[Stored data Boundary: Start]
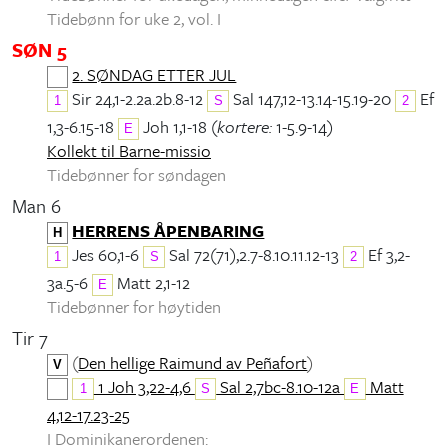
Tidebønn for uke 2, vol. I
SØN 5
2. SØNDAG ETTER JUL
Sir 24,1-2.2a.2b.8-12
Sal 147,12-13.14-15.19-20
Ef
1
S
2
1,3-6.15-18
Joh 1,1-18 (
kortere:
1-5.9-14)
E
Kollekt til Barne-missio
Tidebønner for søndagen
Man 6
HERRENS ÅPENBARING
H
Jes 60,1-6
Sal 72(71),2.7-8.10.11.12-13
Ef 3,2-
1
S
2
3a.5-6
Matt 2,1-12
E
Tidebønner for høytiden
Tir 7
(
Den hellige Raimund av Peñafort
)
V
1 Joh 3,22-4,6
Sal 2,7bc-8.10-12a
Matt
1
S
E
4,12-17.23-25
I Dominikanerordenen:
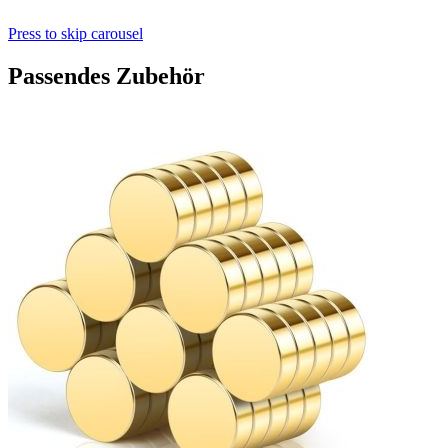
Press to skip carousel
Passendes Zubehör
[Stored data Boundary: End]
The task
With the pictures omitted, give every line above again exactly.

Your response
Tidebønn for uke 2, vol. I
SØN 5
2. SØNDAG ETTER JUL
Sir 24,1-2.2a.2b.8-12
Sal 147,12-13.14-15.19-20
Ef
1
S
2
1,3-6.15-18
Joh 1,1-18 (
kortere:
1-5.9-14)
E
Kollekt til Barne-missio
Tidebønner for søndagen
Man 6
HERRENS ÅPENBARING
H
Jes 60,1-6
Sal 72(71),2.7-8.10.11.12-13
Ef 3,2-
1
S
2
3a.5-6
Matt 2,1-12
E
Tidebønner for høytiden
Tir 7
(
Den hellige Raimund av Peñafort
)
V
1 Joh 3,22-4,6
Sal 2,7bc-8.10-12a
Matt
1
S
E
4,12-17.23-25
I Dominikanerordenen:
Press to skip carousel
Passendes Zubehör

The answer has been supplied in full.